**Exercise description**
Rewrite the records from their first line through the line containing "0.207937, 0.399554, 0.387648]]", swapping "preceding" for "ahead of" and leaving everything else unchanged.

**Data records**
========================================================================

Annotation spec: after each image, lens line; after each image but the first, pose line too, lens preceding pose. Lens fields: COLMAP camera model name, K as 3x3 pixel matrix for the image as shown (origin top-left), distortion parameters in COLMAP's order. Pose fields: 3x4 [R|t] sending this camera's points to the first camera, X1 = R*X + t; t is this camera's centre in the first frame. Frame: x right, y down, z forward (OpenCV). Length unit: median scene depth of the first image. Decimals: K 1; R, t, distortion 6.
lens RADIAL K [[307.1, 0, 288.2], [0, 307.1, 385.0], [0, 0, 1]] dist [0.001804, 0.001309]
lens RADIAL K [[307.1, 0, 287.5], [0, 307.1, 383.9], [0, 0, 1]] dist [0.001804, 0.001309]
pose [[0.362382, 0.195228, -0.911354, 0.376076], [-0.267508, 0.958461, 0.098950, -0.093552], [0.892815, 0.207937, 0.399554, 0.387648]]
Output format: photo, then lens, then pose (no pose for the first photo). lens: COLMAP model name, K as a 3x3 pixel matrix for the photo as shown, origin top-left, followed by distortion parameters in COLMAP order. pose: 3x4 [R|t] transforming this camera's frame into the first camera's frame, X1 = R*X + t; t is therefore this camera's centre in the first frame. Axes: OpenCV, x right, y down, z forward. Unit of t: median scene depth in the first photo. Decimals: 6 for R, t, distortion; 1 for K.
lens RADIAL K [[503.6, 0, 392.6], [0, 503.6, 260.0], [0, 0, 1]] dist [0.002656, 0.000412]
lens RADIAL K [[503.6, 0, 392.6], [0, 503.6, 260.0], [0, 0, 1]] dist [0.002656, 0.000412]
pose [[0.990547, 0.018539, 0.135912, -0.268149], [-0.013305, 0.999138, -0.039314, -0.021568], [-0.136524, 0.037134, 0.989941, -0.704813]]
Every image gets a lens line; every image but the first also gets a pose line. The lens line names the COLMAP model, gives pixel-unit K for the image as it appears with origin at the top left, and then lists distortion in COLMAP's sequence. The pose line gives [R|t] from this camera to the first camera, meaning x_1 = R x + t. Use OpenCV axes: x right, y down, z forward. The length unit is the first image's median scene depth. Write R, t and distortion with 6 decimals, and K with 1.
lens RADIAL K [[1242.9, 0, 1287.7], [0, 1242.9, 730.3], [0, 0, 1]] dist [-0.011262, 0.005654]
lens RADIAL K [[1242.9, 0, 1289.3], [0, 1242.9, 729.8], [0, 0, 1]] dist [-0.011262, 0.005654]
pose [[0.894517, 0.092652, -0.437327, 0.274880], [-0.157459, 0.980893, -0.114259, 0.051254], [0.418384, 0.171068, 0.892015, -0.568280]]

========================================================================

**Written response**
Annotation spec: after each image, lens line; after each image but the first, pose line too, lens ahead of pose. Lens fields: COLMAP camera model name, K as 3x3 pixel matrix for the image as shown (origin top-left), distortion parameters in COLMAP's order. Pose fields: 3x4 [R|t] sending this camera's points to the first camera, X1 = R*X + t; t is this camera's centre in the first frame. Frame: x right, y down, z forward (OpenCV). Length unit: median scene depth of the first image. Decimals: K 1; R, t, distortion 6.
lens RADIAL K [[307.1, 0, 288.2], [0, 307.1, 385.0], [0, 0, 1]] dist [0.001804, 0.001309]
lens RADIAL K [[307.1, 0, 287.5], [0, 307.1, 383.9], [0, 0, 1]] dist [0.001804, 0.001309]
pose [[0.362382, 0.195228, -0.911354, 0.376076], [-0.267508, 0.958461, 0.098950, -0.093552], [0.892815, 0.207937, 0.399554, 0.387648]]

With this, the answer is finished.